Word for word, restate each entry that appears below.

PROVIDED MATERIAL:

__________________________________________________

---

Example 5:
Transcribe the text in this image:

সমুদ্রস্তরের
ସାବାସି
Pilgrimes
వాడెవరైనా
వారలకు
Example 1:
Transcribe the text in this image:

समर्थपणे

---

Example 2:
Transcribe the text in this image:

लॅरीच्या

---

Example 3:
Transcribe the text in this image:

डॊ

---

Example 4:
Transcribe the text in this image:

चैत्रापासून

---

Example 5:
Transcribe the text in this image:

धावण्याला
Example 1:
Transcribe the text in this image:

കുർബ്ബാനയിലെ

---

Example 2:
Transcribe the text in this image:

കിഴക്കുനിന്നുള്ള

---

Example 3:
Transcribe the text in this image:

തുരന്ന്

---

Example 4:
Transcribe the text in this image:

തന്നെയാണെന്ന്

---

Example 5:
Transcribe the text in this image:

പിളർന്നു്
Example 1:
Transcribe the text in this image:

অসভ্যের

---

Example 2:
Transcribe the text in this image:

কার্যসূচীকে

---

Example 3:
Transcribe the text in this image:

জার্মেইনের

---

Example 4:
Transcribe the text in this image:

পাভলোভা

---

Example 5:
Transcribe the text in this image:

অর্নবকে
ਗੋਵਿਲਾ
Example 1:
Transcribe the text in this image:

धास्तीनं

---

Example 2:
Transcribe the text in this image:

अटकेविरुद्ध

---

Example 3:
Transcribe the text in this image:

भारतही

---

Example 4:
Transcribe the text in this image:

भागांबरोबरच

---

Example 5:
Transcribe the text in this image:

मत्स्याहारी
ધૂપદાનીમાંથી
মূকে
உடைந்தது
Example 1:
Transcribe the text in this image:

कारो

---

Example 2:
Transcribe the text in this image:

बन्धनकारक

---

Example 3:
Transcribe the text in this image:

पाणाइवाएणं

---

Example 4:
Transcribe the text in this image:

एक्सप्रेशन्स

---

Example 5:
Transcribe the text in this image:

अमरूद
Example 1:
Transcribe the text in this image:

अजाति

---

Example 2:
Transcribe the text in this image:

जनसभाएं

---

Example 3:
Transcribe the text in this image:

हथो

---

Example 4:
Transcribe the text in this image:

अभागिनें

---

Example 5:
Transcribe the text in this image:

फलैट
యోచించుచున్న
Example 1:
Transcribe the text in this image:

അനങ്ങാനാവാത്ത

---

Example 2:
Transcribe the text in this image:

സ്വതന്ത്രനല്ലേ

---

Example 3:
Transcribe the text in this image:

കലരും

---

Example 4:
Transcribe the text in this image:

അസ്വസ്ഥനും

__________________________________________________

SOLUTION FOR THIS PROBLEM:
---

Example 5:
Transcribe the text in this image:

সমুদ্রস্তরের
ସାବାସି
Pilgrimes
వాడెవరైనా
వారలకు
Example 1:
Transcribe the text in this image:

समर्थपणे

---

Example 2:
Transcribe the text in this image:

लॅरीच्या

---

Example 3:
Transcribe the text in this image:

डॊ

---

Example 4:
Transcribe the text in this image:

चैत्रापासून

---

Example 5:
Transcribe the text in this image:

धावण्याला
Example 1:
Transcribe the text in this image:

കുർബ്ബാനയിലെ

---

Example 2:
Transcribe the text in this image:

കിഴക്കുനിന്നുള്ള

---

Example 3:
Transcribe the text in this image:

തുരന്ന്

---

Example 4:
Transcribe the text in this image:

തന്നെയാണെന്ന്

---

Example 5:
Transcribe the text in this image:

പിളർന്നു്
Example 1:
Transcribe the text in this image:

অসভ্যের

---

Example 2:
Transcribe the text in this image:

কার্যসূচীকে

---

Example 3:
Transcribe the text in this image:

জার্মেইনের

---

Example 4:
Transcribe the text in this image:

পাভলোভা

---

Example 5:
Transcribe the text in this image:

অর্নবকে
ਗੋਵਿਲਾ
Example 1:
Transcribe the text in this image:

धास्तीनं

---

Example 2:
Transcribe the text in this image:

अटकेविरुद्ध

---

Example 3:
Transcribe the text in this image:

भारतही

---

Example 4:
Transcribe the text in this image:

भागांबरोबरच

---

Example 5:
Transcribe the text in this image:

मत्स्याहारी
ધૂપદાનીમાંથી
মূকে
உடைந்தது
Example 1:
Transcribe the text in this image:

कारो

---

Example 2:
Transcribe the text in this image:

बन्धनकारक

---

Example 3:
Transcribe the text in this image:

पाणाइवाएणं

---

Example 4:
Transcribe the text in this image:

एक्सप्रेशन्स

---

Example 5:
Transcribe the text in this image:

अमरूद
Example 1:
Transcribe the text in this image:

अजाति

---

Example 2:
Transcribe the text in this image:

जनसभाएं

---

Example 3:
Transcribe the text in this image:

हथो

---

Example 4:
Transcribe the text in this image:

अभागिनें

---

Example 5:
Transcribe the text in this image:

फलैट
యోచించుచున్న
Example 1:
Transcribe the text in this image:

അനങ്ങാനാവാത്ത

---

Example 2:
Transcribe the text in this image:

സ്വതന്ത്രനല്ലേ

---

Example 3:
Transcribe the text in this image:

കലരും

---

Example 4:
Transcribe the text in this image:

അസ്വസ്ഥനും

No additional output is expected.